Concertreview: Rone op Rock Werchter 2018
Elektronica op Werchter? Magere oogst dit jaar, en met Rone hadden ze niet het allerscherpste potlood uit de doos gehaald. Maar wél mooi binnen de lijntjes gekleurd.
Het is altijd opletten geblazen met slaapkamerproducers, maar kijk: Erwan Castex, alias Rone, had voor Rock Werchter z’n besmeurde Kleenexjes netjes opgeruimd en een vers T-shirt aangetrokken. In een decor dat een futuristische grootstad verbeeldde – zijn jongste plaat heet Mirapolis – trok de in Berlijn residerende Fransman zijn KluB C-set op gang met euforische bliepjes, alsof hij een nieuw stratenplan ontwierp voor de Kraftwerk-classic ‘Metropolis’.
Vijf minuten later waren we al kopje-onder gegaan in Underworld-achtige klanken, verdwaald in de ‘Midnight City’ van M83 en ervandoor gesjeesd op de motor uit de videoclip bij Ken Ishii’s techno-evergreen ‘Extra’. Van een blitzstart gesproken.
“Just let you know I’m down”, zong Kazu Makino van Blonde Redhead even later van op een digitaal bestandje. Ze bedoelde het vast anders, maar het klonk helaas alsof ze in hetzelfde dipje zat waarin Rones set was beland. Moederziel alleen stond hij daar op pads te slaan en aan knoppen draaien, terwijl hij op plaat in haast elke song wel iemand voor zijn kar weet te spannen.
undefined
Jammer dat bijvoorbeeld John Stanier, de briljante drummer van onder meer Helmet en Battles, er deze keer niet bij was om het energiepeil op te krikken. En zonder kleurrijke belichting zag dat decor er toch ook maar van bordkarton uit.
Knisperend spek
Beterschap kwam er toen Castex een kraakheldere technobeat serveerde, knisperend als het gebakken spek dat Laurent Garnier bij zijn ontbijt neemt. De man haalde naar eigen zeggen inspiratie bij het experimentele label Warp, dat onderdak biedt aan onaangepaste types Aphex Twin en Autechre. Kan zijn, maar wij denken dat Richard D. James mannetjes als Rone grijnzend tussen zijn boterham legt nadat hij er eerst met zijn tank over is gereden.
undefined
Soit, wij misten de spanning van de hierboven genoemde acts, de ijskoude melancholie van Trentemøller of de glasharde agressie van Moderat - groepen met wie Rone vaak wordt vergeleken.
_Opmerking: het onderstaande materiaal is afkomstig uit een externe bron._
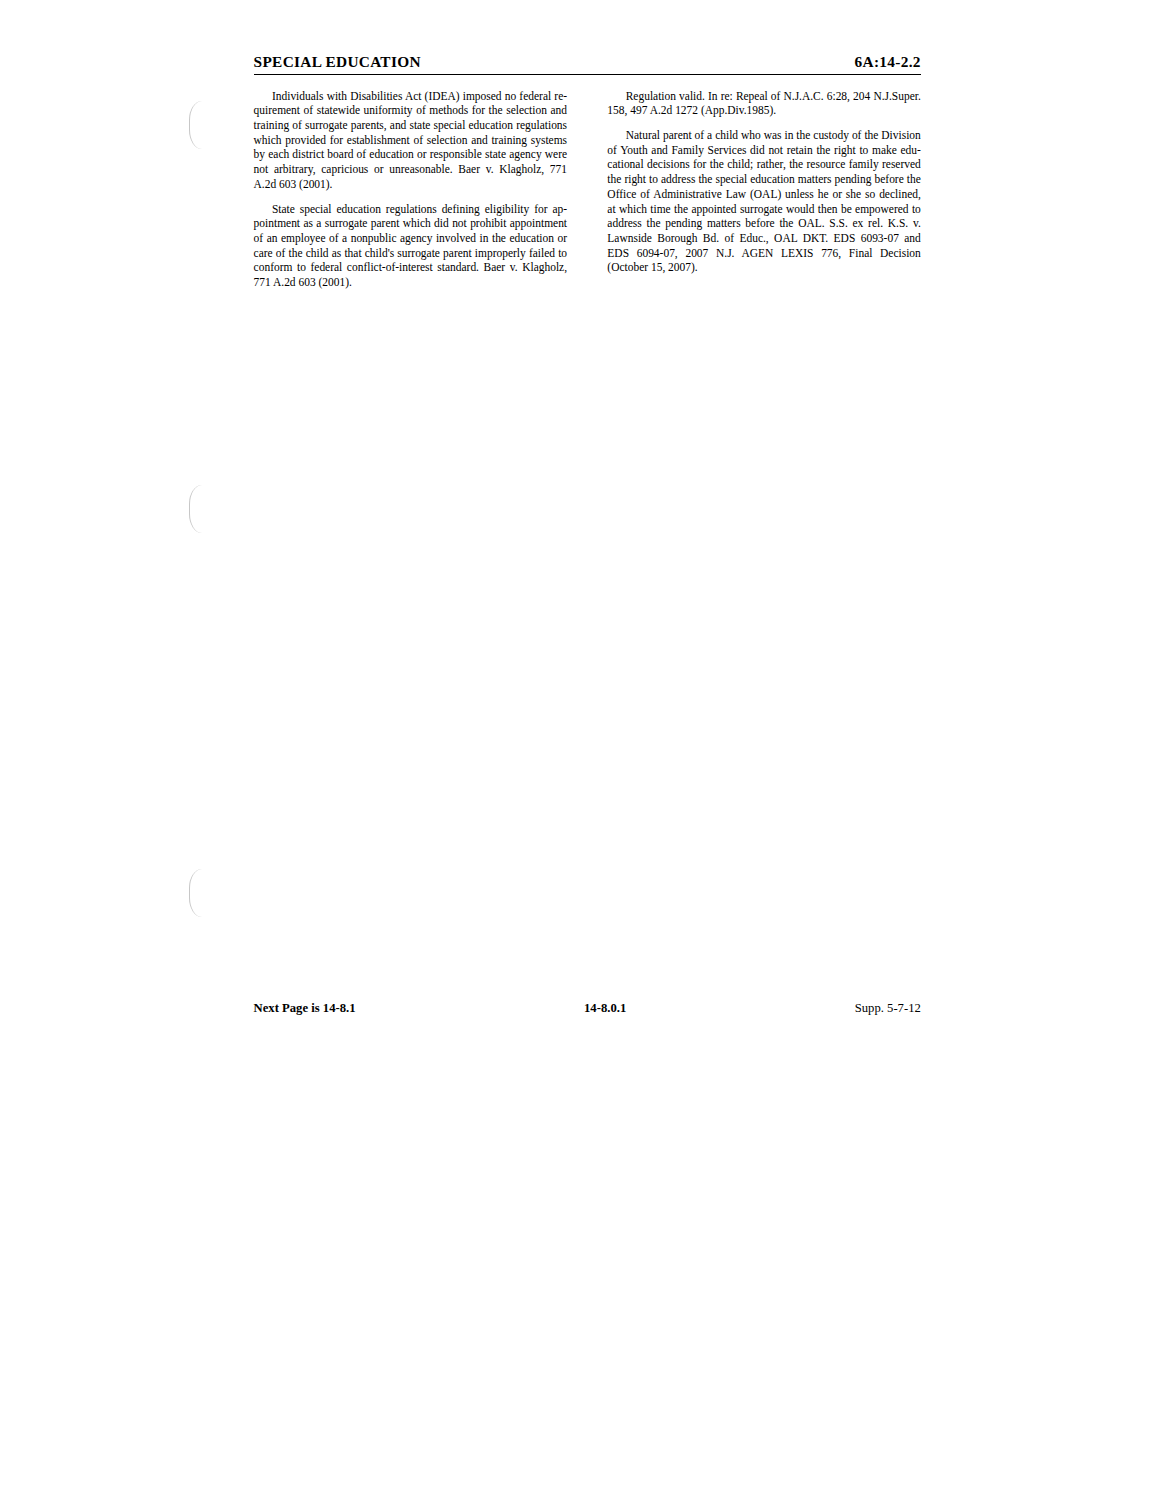Special Education
6A:14-2.2
Individuals with Disabilities Act (IDEA) imposed no federal requirement of statewide uniformity of methods for the selection and training of surrogate parents, and state special education regulations which provided for establishment of selection and training systems by each district board of education or responsible state agency were not arbitrary, capricious or unreasonable. Baer v. Klagholz, 771 A.2d 603 (2001).
State special education regulations defining eligibility for appointment as a surrogate parent which did not prohibit appointment of an employee of a nonpublic agency involved in the education or care of the child as that child's surrogate parent improperly failed to conform to federal conflict-of-interest standard. Baer v. Klagholz, 771 A.2d 603 (2001).
Regulation valid. In re: Repeal of N.J.A.C. 6:28, 204 N.J.Super. 158, 497 A.2d 1272 (App.Div.1985).
Natural parent of a child who was in the custody of the Division of Youth and Family Services did not retain the right to make educational decisions for the child; rather, the resource family reserved the right to address the special education matters pending before the Office of Administrative Law (OAL) unless he or she so declined, at which time the appointed surrogate would then be empowered to address the pending matters before the OAL. S.S. ex rel. K.S. v. Lawnside Borough Bd. of Educ., OAL DKT. EDS 6093-07 and EDS 6094-07, 2007 N.J. AGEN LEXIS 776, Final Decision (October 15, 2007).
Next Page is 14-8.1
14-8.0.1
Supp. 5-7-12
Maar met dat oordeel stonden we min of meer alleen, te oordelen naar de euforische hey ho-ow-gezangen die Rone te beurt vielen in KluB C.
Tot hij ons het aan eind alsnog overtuigde met knarsende geluiden, over elkaar struikelende breakbeats en naar een climax klimmende synths. Volgende keer schuiven we hem bij het begin een slijper toe.